### Short exercise
Please return the lines from the first one through the one containing "line at (821, 87): dashed -> solid", both included, reproducing each without any change.

** Begin **

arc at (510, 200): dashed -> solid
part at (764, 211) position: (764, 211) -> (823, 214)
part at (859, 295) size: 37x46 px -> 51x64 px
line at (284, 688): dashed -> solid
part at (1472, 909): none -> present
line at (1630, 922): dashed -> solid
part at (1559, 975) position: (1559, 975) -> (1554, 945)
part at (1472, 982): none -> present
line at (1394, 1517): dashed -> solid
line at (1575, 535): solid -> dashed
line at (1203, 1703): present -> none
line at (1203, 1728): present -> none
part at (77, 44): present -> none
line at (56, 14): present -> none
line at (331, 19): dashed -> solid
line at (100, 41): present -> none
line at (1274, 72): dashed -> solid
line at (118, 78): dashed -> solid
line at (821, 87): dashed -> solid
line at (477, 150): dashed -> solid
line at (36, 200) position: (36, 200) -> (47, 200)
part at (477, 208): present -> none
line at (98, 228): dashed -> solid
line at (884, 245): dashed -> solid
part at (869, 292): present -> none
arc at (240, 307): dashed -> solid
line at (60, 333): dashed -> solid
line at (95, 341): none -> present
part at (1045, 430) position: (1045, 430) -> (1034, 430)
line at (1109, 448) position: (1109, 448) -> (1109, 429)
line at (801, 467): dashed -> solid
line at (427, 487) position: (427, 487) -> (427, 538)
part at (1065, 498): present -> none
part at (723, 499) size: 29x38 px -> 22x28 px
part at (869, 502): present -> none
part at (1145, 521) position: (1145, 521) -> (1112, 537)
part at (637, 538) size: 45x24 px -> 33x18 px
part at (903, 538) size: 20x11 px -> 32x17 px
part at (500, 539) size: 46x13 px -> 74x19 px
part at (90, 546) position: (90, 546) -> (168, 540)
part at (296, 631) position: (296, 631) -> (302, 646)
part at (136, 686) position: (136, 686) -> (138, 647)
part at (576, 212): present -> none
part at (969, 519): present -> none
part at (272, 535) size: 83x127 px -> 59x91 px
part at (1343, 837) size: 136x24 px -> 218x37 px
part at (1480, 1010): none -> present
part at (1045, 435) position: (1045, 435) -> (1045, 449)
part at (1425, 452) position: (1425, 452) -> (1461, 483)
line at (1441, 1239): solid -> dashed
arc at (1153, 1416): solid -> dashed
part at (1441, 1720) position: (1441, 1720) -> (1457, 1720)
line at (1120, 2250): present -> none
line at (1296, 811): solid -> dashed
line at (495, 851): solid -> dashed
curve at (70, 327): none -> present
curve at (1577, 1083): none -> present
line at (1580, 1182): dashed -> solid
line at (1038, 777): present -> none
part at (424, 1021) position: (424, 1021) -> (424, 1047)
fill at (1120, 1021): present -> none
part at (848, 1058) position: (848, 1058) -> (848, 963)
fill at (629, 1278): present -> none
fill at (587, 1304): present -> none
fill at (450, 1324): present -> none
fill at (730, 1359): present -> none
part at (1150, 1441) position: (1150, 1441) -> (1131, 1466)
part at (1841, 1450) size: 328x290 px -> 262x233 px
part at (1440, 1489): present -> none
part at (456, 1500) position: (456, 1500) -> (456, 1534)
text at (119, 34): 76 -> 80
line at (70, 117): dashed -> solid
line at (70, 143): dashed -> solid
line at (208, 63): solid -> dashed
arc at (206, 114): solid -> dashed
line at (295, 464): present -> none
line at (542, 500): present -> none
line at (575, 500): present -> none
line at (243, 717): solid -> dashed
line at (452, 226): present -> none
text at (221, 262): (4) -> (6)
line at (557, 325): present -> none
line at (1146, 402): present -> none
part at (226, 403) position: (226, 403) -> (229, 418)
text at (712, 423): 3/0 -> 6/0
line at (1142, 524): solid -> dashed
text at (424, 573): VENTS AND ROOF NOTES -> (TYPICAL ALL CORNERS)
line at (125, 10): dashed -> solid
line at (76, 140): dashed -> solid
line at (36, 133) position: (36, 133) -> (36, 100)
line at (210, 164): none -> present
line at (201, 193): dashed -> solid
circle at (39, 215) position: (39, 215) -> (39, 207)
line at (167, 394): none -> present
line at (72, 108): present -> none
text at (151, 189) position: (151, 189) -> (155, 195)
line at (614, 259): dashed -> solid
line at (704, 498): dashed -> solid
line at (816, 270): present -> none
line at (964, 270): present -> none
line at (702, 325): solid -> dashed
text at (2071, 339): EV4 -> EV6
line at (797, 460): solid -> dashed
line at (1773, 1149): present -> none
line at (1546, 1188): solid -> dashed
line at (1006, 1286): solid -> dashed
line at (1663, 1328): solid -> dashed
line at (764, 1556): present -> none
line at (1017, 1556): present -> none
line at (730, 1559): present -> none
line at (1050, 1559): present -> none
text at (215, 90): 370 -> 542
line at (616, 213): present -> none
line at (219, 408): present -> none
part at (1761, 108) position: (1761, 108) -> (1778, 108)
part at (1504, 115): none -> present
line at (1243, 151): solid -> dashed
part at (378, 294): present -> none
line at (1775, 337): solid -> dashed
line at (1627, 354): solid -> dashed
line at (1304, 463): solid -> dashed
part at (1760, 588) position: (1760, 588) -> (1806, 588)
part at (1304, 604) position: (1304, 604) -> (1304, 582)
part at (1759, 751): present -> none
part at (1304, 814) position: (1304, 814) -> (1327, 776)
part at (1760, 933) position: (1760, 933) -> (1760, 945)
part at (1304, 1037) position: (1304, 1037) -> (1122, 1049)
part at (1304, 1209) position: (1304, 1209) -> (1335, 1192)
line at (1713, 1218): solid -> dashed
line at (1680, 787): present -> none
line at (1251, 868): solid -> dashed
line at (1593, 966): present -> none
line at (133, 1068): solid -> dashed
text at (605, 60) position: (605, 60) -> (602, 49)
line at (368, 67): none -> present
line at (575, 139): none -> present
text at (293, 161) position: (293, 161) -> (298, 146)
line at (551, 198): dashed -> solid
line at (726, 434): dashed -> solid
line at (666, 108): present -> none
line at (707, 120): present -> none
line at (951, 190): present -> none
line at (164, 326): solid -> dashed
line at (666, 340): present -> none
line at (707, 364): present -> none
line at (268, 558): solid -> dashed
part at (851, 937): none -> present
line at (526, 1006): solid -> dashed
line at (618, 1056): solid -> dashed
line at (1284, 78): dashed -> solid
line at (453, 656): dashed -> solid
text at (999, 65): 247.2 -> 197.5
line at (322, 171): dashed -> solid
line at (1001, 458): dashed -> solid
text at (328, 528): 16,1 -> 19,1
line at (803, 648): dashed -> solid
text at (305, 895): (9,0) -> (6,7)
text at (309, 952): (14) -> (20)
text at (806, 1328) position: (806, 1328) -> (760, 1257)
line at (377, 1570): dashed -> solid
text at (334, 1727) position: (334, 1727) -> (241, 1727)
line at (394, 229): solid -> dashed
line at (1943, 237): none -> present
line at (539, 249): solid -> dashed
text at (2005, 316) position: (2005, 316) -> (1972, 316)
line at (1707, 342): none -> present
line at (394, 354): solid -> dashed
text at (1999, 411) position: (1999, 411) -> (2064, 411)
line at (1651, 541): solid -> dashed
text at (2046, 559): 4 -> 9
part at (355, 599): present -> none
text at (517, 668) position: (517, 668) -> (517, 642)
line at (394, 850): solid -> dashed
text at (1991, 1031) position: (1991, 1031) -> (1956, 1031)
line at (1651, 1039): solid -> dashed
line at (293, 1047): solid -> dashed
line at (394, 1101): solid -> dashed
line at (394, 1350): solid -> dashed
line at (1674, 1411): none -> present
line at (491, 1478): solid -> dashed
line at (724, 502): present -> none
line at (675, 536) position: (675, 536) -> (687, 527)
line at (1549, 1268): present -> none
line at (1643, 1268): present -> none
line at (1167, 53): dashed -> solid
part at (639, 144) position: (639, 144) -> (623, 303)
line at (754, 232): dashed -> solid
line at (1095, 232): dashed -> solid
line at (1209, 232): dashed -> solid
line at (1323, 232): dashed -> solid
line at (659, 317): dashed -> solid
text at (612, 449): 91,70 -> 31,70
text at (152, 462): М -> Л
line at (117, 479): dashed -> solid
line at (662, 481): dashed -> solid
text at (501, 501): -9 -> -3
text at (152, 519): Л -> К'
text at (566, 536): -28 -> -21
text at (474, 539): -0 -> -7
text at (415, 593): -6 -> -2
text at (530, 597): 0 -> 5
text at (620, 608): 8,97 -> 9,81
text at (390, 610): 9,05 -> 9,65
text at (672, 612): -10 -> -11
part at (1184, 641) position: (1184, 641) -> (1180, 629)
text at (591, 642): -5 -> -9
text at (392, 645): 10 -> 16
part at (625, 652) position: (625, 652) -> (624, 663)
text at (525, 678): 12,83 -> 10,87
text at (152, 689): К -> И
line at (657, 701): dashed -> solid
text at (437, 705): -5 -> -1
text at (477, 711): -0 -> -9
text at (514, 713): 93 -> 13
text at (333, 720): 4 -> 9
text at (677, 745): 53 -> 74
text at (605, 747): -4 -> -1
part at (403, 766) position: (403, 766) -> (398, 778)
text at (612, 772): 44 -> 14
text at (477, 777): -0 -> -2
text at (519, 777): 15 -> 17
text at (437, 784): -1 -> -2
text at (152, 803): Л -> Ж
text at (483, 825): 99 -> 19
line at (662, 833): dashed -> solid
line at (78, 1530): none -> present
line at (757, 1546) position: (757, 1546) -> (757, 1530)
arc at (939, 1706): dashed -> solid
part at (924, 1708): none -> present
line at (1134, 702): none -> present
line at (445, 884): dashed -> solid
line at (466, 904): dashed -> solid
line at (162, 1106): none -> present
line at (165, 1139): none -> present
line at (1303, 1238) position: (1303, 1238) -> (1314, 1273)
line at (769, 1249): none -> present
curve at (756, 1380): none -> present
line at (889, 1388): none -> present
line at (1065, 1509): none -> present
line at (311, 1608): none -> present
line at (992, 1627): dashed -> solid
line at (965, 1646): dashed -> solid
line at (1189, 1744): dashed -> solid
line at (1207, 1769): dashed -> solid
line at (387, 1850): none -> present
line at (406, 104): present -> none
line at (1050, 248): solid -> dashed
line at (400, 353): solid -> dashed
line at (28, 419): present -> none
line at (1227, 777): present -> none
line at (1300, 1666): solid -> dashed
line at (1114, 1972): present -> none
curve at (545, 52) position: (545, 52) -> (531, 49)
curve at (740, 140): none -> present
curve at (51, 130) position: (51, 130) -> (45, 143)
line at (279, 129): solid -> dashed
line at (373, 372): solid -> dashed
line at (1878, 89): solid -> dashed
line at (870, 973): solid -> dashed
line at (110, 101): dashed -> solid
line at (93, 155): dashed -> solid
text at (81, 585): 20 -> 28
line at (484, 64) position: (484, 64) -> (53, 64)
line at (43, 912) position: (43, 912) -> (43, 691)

** End **

### Response to the task
arc at (510, 200): dashed -> solid
part at (764, 211) position: (764, 211) -> (823, 214)
part at (859, 295) size: 37x46 px -> 51x64 px
line at (284, 688): dashed -> solid
part at (1472, 909): none -> present
line at (1630, 922): dashed -> solid
part at (1559, 975) position: (1559, 975) -> (1554, 945)
part at (1472, 982): none -> present
line at (1394, 1517): dashed -> solid
line at (1575, 535): solid -> dashed
line at (1203, 1703): present -> none
line at (1203, 1728): present -> none
part at (77, 44): present -> none
line at (56, 14): present -> none
line at (331, 19): dashed -> solid
line at (100, 41): present -> none
line at (1274, 72): dashed -> solid
line at (118, 78): dashed -> solid
line at (821, 87): dashed -> solid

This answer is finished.